2021 was an extremely violent year, Mobile police worked 51 criminal homicides last year, and we saw an increase in people shooting into cars and homes.

The city just launched Operation Echo Stop, which is an effort to reduce gun violence focusing on prevention, deterrence, compliance, and detection. Tuesday afternoon, the Mobile City Council approved a key portion of the operation, Shotspotter.

“It’ll mimic what you see in the downtown area as it relates to some of our camera technology in that area,” said Public Safety Director Lawrence Battiste.

Shotspotter is used in other cities across the country. According to the company, the program works by using cameras and sensors to detect if a gun is fired in their coverage area. The company says the sensors will locate where the shots were fired, and immediately alert police.

“If we can get the person who shot into a home and no one got hit, it serves as a greater deterrance, if we apprehend that individual sooner and we prevent some of that violent behavior that exists,” said Battiste.

The city says Shotspotter will be just one of the tools they use.

“My hope and my prayer by having the technology, we’re going to see a major impact. I think you’re going to see an impact on how we address violent crime in our community even before we get to the depolyment of the technology,” said Battiste.

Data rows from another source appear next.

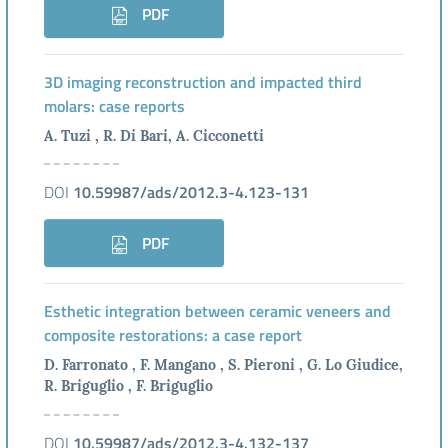
PDF
3D imaging reconstruction and impacted third
molars: case reports
A. Tuzi , R. Di Bari, A. Cicconetti
DOI
10.59987/ads/2012.3-4.123-131
PDF
Esthetic integration between ceramic veneers and
composite restorations: a case report
D. Farronato , F. Mangano , S. Pieroni , G. Lo Giudice,
R. Briguglio , F. Briguglio
DOI
10.59987/ads/2012.3-4.132-137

The program will be paid for by federal funds from the American Rescue Plan.

It’s part of a bigger program, Operation Echo Stop. The city and police will use a combination of tools, people, technology to reduce crime in Mobile. The main focus is to prevent crime from happening and the city says they plan on using data to help with prevention.

“We’re really looking at it on a daily basis, to see where are the commonalities, where are the common spots, who are the common individuals that are associated with the criminal behavior. Who are the common victims of violent crime in our community so we can utilize that data so we can take a more strategic approach to preventing that behavior,” said Battiste.

Battiste says he believes the whole operation should be up and running by June, but portions of the operation will be working before that date.